▶ WRITTEN TASK:
Reproduce the data below verbatim, line for line, omitting the pictures.

▶ GIVEN INFORMATION:
═══

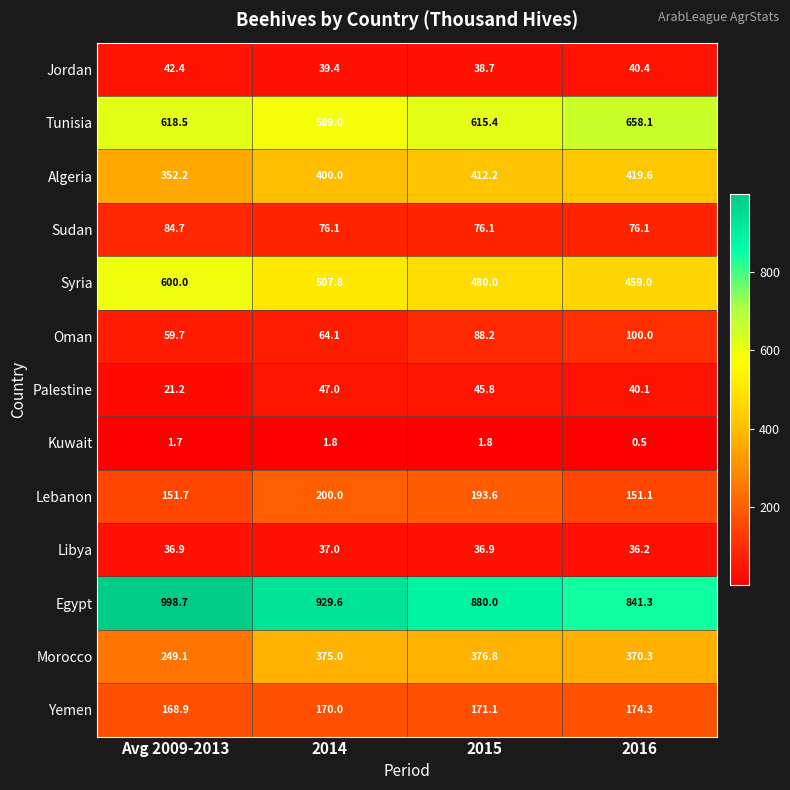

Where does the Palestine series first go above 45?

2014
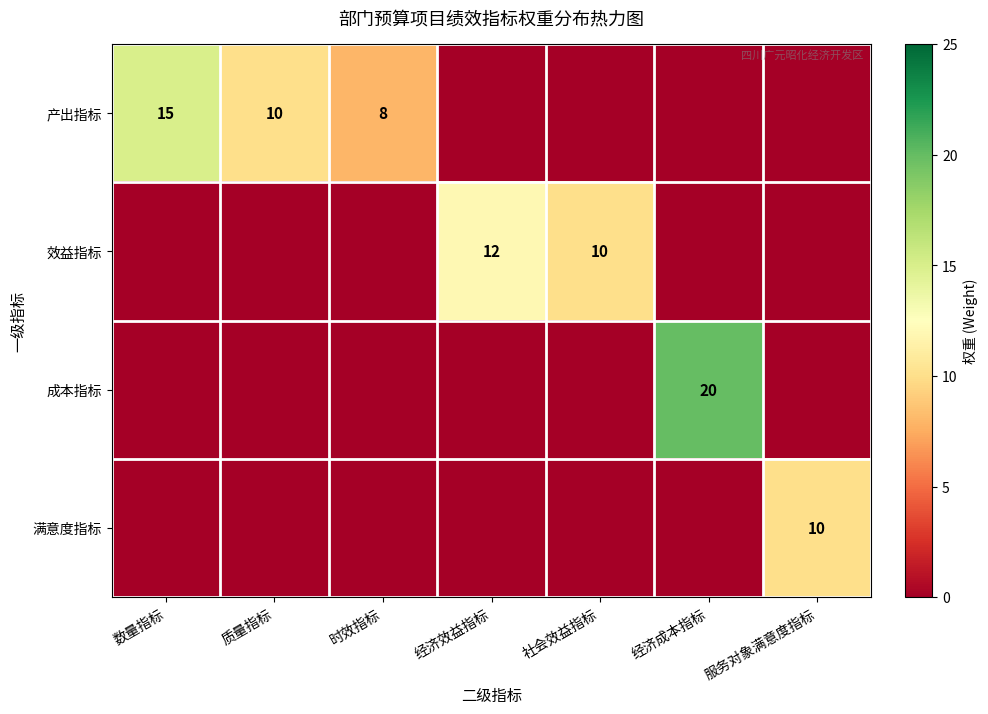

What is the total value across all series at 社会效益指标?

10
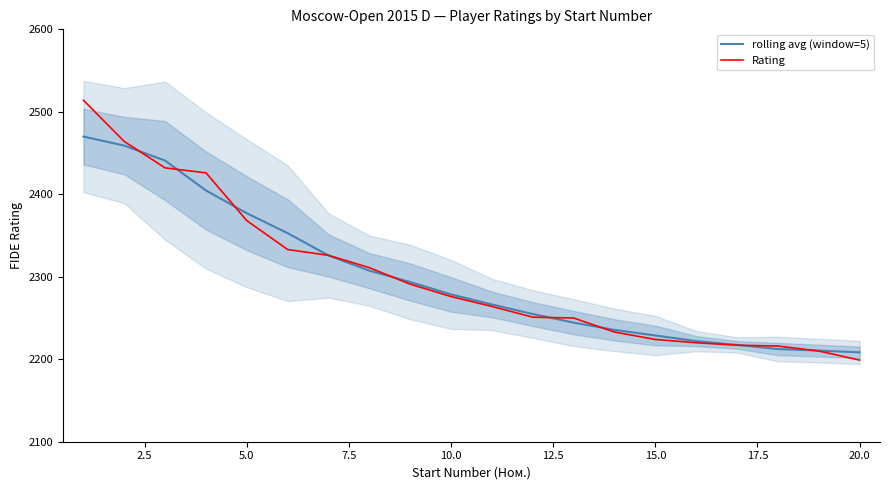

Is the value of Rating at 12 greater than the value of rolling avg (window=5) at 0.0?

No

═══

▶ WRITTEN SOLUTION:
Where does the Palestine series first go above 45?

2014

What is the total value across all series at 社会效益指标?

10

Is the value of Rating at 12 greater than the value of rolling avg (window=5) at 0.0?

No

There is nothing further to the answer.